Available records →
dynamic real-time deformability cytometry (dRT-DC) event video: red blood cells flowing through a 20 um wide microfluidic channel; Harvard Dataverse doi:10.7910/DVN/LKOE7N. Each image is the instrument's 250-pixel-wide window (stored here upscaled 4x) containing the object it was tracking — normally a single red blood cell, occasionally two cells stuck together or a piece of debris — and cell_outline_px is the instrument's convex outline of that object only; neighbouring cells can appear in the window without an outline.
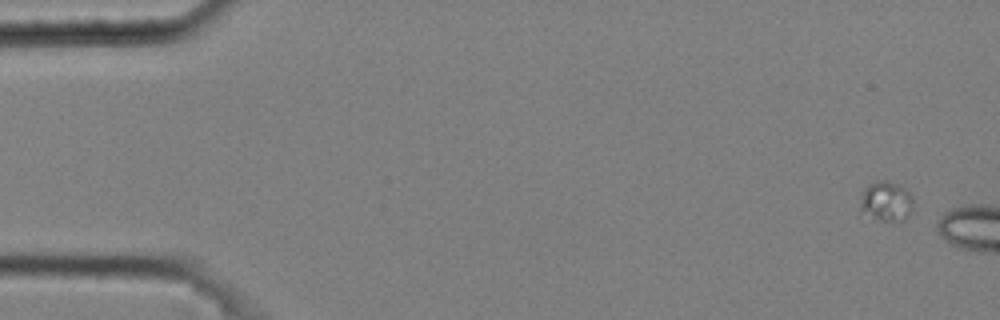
{"species": "common noctule bat (a hibernating species)", "species_latin": "Nyctalus noctula", "temperature_condition": "cold", "stored_images_in_passage": 2, "camera_frame_rate_fps": 3000, "um_per_image_px": 0.085, "animal": {"sex": "male", "body_mass_g": 20.4}, "frame": {"image": 1, "passage_image": 1, "time_ms": 0.0, "image_size_px": [1000, 320], "cell_outline_px": [[912, 212], [904, 220], [880, 220], [860, 212], [860, 192], [868, 184], [876, 180], [888, 180], [908, 188], [912, 196]], "centroid_in_image_um": [75.32, 17.07], "position_along_channel_um": 9.7, "area_um2": 12.72}}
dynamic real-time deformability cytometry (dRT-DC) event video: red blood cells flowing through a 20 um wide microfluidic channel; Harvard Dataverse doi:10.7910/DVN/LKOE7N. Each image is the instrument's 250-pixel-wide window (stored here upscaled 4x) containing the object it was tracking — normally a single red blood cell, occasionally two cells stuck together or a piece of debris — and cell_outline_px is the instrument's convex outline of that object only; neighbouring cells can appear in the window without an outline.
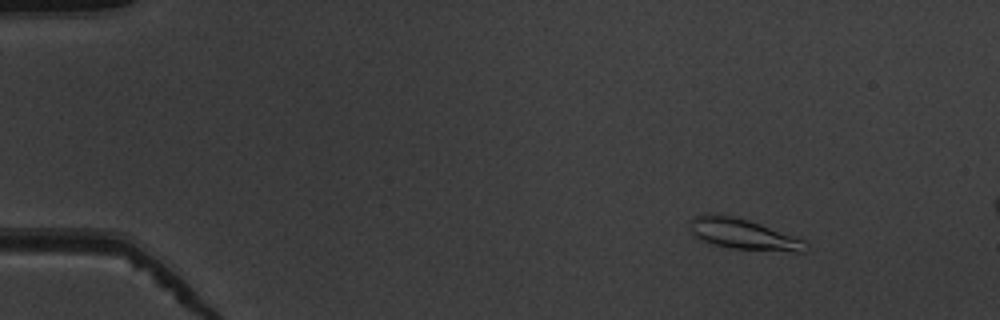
{"species": "common noctule bat (a hibernating species)", "species_latin": "Nyctalus noctula", "temperature_condition": "warm", "stored_images_in_passage": 9, "camera_frame_rate_fps": 3000, "um_per_image_px": 0.085, "animal": {"sex": "male", "body_mass_g": 19.5, "forearm_length_mm": 54.6}, "frame": {"image": 1, "passage_image": 2, "time_ms": 0.333, "image_size_px": [1000, 320], "cell_outline_px": [[808, 248], [804, 252], [796, 252], [732, 248], [712, 244], [700, 240], [692, 232], [688, 224], [692, 216], [704, 212], [712, 212], [732, 216], [748, 220], [808, 240]], "centroid_in_image_um": [63.17, 19.88], "position_along_channel_um": 21.8, "area_um2": 21.15}}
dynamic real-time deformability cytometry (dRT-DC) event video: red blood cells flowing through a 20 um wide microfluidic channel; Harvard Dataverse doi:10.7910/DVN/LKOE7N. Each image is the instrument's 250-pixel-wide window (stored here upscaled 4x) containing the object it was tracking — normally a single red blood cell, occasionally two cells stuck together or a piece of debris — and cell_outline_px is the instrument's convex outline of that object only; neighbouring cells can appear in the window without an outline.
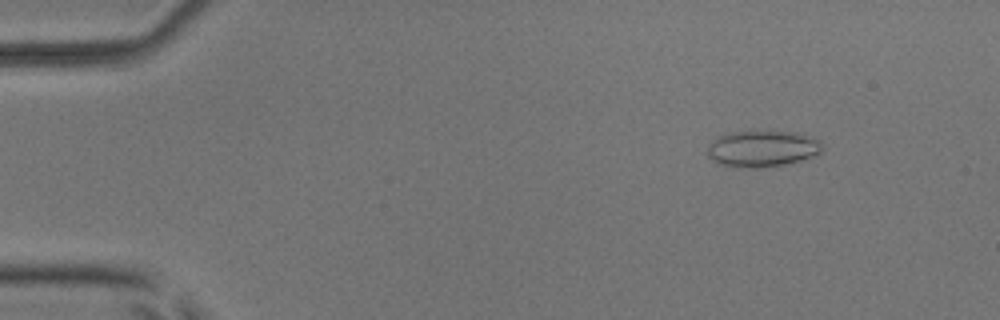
{"species": "common noctule bat (a hibernating species)", "species_latin": "Nyctalus noctula", "temperature_condition": "room temperature", "stored_images_in_passage": 4, "camera_frame_rate_fps": 3000, "um_per_image_px": 0.085, "animal": {"sex": "male", "body_mass_g": 17.9, "forearm_length_mm": 54.2}, "frame": {"image": 1, "passage_image": 1, "time_ms": 0.0, "image_size_px": [1000, 320], "cell_outline_px": [[824, 144], [820, 152], [816, 156], [784, 164], [756, 168], [748, 168], [720, 164], [712, 160], [708, 156], [708, 144], [720, 136], [732, 132], [796, 132], [820, 140]], "centroid_in_image_um": [64.83, 12.64], "position_along_channel_um": 20.2, "area_um2": 24.04}}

Aim →
Set down all the entries exactly as they appear, but skip any pictures.

Problem solution →
dynamic real-time deformability cytometry (dRT-DC) event video: red blood cells flowing through a 20 um wide microfluidic channel; Harvard Dataverse doi:10.7910/DVN/LKOE7N. Each image is the instrument's 250-pixel-wide window (stored here upscaled 4x) containing the object it was tracking — normally a single red blood cell, occasionally two cells stuck together or a piece of debris — and cell_outline_px is the instrument's convex outline of that object only; neighbouring cells can appear in the window without an outline.
{"species": "common noctule bat (a hibernating species)", "species_latin": "Nyctalus noctula", "temperature_condition": "cold", "stored_images_in_passage": 2, "camera_frame_rate_fps": 3000, "um_per_image_px": 0.085, "animal": {"sex": "male", "body_mass_g": 20.4}, "frame": {"image": 1, "passage_image": 1, "time_ms": 0.0, "image_size_px": [1000, 320], "cell_outline_px": [[912, 212], [904, 220], [880, 220], [860, 212], [860, 192], [868, 184], [876, 180], [888, 180], [908, 188], [912, 196]], "centroid_in_image_um": [75.32, 17.07], "position_along_channel_um": 9.7, "area_um2": 12.72}}
dynamic real-time deformability cytometry (dRT-DC) event video: red blood cells flowing through a 20 um wide microfluidic channel; Harvard Dataverse doi:10.7910/DVN/LKOE7N. Each image is the instrument's 250-pixel-wide window (stored here upscaled 4x) containing the object it was tracking — normally a single red blood cell, occasionally two cells stuck together or a piece of debris — and cell_outline_px is the instrument's convex outline of that object only; neighbouring cells can appear in the window without an outline.
{"species": "common noctule bat (a hibernating species)", "species_latin": "Nyctalus noctula", "temperature_condition": "warm", "stored_images_in_passage": 9, "camera_frame_rate_fps": 3000, "um_per_image_px": 0.085, "animal": {"sex": "male", "body_mass_g": 19.5, "forearm_length_mm": 54.6}, "frame": {"image": 1, "passage_image": 2, "time_ms": 0.333, "image_size_px": [1000, 320], "cell_outline_px": [[808, 248], [804, 252], [796, 252], [732, 248], [712, 244], [700, 240], [692, 232], [688, 224], [692, 216], [704, 212], [712, 212], [732, 216], [748, 220], [808, 240]], "centroid_in_image_um": [63.17, 19.88], "position_along_channel_um": 21.8, "area_um2": 21.15}}
dynamic real-time deformability cytometry (dRT-DC) event video: red blood cells flowing through a 20 um wide microfluidic channel; Harvard Dataverse doi:10.7910/DVN/LKOE7N. Each image is the instrument's 250-pixel-wide window (stored here upscaled 4x) containing the object it was tracking — normally a single red blood cell, occasionally two cells stuck together or a piece of debris — and cell_outline_px is the instrument's convex outline of that object only; neighbouring cells can appear in the window without an outline.
{"species": "common noctule bat (a hibernating species)", "species_latin": "Nyctalus noctula", "temperature_condition": "room temperature", "stored_images_in_passage": 4, "camera_frame_rate_fps": 3000, "um_per_image_px": 0.085, "animal": {"sex": "male", "body_mass_g": 17.9, "forearm_length_mm": 54.2}, "frame": {"image": 1, "passage_image": 1, "time_ms": 0.0, "image_size_px": [1000, 320], "cell_outline_px": [[824, 144], [820, 152], [816, 156], [784, 164], [756, 168], [748, 168], [720, 164], [712, 160], [708, 156], [708, 144], [720, 136], [732, 132], [796, 132], [820, 140]], "centroid_in_image_um": [64.83, 12.64], "position_along_channel_um": 20.2, "area_um2": 24.04}}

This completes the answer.